"Wer den Willen Gottes tut, der ist für mich Bruder, Schwester und Mutter." So sagt Jesus im Evangelium. Christwerdung sei keine Frage der Abstammung; Christ werde man durch die Taufe mit Wasser und Geist, betont Pfarrer Peter Kieweg in seinem Impuls zum 10. Sonntag im Jahreskreis am 9. Juni 2024.
Hinter mir sehen Sie das Innere der Wallfahrtskirche St. Anna bei Ering. Das Kleinod auf der Strecke zwischen Passau und Altötting ist bedeutend in der Vita des Nebenpatrons unseres Bistums, des Heiligen Bruder Konrad. St. Anna war eines der Wallfahrtsziele von Hans Birndorfer, und bei einer großen Volksmission soll er hier seine Entscheidung getroffen haben, in den Kapuzinerorden einzutreten. Was ist ihm hier vor Augen geführt worden?

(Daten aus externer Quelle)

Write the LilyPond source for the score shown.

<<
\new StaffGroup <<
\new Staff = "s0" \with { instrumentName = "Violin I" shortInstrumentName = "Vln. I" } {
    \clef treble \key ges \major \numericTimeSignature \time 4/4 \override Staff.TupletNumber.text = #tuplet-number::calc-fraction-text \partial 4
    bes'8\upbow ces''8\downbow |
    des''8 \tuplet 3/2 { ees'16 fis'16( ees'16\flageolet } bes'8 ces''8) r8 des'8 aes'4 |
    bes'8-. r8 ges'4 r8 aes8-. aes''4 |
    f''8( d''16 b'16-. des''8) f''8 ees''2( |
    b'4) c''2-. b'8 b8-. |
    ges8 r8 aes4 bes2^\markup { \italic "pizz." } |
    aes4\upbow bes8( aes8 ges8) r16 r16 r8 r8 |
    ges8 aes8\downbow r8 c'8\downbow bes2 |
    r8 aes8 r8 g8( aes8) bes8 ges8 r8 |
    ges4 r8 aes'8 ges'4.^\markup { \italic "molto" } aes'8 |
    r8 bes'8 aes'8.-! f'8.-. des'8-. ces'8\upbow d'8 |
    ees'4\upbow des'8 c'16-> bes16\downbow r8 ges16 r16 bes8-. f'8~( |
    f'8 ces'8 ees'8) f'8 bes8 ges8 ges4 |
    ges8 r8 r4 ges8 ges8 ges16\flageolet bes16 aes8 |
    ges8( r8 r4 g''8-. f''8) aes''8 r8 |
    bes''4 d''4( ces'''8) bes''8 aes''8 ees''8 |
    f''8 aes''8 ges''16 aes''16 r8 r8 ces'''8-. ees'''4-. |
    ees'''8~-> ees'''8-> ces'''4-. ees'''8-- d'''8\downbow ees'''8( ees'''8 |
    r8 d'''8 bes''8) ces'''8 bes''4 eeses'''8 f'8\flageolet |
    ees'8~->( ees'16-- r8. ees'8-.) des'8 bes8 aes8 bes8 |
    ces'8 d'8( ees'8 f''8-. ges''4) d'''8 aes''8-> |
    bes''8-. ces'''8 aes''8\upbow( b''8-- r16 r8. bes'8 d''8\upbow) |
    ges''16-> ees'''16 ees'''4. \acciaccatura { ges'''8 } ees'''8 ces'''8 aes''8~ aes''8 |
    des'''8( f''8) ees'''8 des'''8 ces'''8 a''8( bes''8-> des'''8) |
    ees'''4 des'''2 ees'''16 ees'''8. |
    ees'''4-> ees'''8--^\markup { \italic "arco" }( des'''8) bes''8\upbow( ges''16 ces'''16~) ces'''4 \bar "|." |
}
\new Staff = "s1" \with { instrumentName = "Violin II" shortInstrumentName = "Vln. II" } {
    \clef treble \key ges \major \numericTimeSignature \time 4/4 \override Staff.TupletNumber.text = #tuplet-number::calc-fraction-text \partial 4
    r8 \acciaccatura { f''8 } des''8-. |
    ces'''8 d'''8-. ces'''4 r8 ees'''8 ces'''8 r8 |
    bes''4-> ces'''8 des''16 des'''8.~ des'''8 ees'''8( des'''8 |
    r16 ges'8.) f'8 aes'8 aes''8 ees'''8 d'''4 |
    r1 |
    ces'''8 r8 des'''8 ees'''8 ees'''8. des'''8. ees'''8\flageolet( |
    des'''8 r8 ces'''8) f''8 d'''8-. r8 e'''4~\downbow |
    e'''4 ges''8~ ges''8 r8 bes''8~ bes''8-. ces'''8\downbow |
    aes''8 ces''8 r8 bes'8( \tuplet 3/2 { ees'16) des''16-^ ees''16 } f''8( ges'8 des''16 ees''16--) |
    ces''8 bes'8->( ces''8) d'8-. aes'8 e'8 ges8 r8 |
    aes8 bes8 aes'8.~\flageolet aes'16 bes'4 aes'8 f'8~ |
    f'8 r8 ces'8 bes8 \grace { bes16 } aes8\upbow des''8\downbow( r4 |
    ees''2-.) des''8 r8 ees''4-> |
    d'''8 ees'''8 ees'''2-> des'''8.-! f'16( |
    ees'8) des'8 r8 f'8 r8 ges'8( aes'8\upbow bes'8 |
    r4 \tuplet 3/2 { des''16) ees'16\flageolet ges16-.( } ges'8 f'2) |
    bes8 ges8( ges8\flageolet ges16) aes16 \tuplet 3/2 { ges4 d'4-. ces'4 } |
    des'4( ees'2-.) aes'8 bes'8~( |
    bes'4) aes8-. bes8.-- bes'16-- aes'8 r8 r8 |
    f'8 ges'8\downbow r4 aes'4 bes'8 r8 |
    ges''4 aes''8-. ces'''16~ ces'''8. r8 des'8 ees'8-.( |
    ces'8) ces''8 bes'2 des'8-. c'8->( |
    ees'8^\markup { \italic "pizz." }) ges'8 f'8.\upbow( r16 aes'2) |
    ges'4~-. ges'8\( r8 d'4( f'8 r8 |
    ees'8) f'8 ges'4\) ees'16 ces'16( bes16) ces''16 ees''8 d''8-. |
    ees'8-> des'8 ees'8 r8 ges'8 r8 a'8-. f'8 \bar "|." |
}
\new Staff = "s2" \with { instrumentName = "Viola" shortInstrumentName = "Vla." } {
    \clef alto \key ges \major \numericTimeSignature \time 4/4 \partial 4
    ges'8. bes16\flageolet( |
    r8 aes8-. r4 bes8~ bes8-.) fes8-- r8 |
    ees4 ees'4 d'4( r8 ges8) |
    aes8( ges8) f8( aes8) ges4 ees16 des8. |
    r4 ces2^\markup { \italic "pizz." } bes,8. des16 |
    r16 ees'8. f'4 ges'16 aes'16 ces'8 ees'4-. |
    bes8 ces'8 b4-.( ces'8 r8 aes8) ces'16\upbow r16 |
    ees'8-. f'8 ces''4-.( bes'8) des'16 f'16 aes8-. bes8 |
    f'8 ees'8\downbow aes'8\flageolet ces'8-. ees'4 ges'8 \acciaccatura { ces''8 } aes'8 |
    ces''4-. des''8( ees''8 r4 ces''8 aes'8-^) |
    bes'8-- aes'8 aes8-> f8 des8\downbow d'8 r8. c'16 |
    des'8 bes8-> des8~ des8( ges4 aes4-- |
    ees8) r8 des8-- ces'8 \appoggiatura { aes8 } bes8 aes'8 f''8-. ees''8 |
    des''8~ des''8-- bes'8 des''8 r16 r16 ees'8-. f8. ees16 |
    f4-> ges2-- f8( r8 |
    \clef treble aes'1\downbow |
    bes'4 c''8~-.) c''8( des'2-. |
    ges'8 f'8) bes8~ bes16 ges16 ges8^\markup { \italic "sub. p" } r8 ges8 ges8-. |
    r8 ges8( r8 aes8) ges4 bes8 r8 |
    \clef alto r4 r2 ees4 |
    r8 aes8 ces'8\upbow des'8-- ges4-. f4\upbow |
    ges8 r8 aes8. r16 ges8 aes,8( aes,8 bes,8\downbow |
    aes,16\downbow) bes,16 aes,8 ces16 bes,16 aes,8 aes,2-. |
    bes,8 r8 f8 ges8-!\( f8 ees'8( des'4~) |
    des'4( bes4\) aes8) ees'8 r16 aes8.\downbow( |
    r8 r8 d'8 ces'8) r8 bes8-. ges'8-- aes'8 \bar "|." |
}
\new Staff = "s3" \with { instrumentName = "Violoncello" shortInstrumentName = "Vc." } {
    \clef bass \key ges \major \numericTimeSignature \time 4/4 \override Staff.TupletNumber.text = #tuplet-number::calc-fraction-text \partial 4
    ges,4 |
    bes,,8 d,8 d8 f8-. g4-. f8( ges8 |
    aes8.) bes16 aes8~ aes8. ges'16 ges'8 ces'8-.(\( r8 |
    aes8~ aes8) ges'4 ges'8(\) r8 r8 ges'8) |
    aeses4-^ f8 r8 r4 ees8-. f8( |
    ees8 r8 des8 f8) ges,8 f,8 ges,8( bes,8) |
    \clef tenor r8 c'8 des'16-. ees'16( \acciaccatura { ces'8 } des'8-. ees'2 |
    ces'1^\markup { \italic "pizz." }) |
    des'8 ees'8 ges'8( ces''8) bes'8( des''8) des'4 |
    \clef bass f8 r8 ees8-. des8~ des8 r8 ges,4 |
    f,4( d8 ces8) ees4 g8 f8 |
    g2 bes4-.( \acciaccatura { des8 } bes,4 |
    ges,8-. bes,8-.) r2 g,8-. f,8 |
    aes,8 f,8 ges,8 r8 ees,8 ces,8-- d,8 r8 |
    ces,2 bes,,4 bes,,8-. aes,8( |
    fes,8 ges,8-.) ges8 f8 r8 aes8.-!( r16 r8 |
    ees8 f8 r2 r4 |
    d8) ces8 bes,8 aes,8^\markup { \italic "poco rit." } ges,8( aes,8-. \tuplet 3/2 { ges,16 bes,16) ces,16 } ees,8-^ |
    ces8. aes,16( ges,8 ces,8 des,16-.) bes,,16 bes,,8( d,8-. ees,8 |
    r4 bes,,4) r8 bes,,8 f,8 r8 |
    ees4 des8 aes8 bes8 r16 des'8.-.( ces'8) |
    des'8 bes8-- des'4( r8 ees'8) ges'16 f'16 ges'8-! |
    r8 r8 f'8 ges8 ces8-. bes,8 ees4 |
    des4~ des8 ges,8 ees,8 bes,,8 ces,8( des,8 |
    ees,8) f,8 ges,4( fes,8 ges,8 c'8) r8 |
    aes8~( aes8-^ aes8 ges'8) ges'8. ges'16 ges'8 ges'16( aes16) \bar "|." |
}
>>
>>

Ein Heiligtum, das der Mutter Anna geweiht ist, führt uns zur Betrachtung der Menschwerdung Gottes. Der Sohn Gottes wurde Teil einer menschlichen Familie, unter anderem mit Mutter Maria und den Großeltern Joachim und eben Anna. Von seinen Angehörigen ist im Evangelium heute die Rede von Brüdern, womit nach hebräischem, aramäischem und ebenso griechischem Sprachgebrauch auch Verwandte im weiteren Sinn gemeint sein können.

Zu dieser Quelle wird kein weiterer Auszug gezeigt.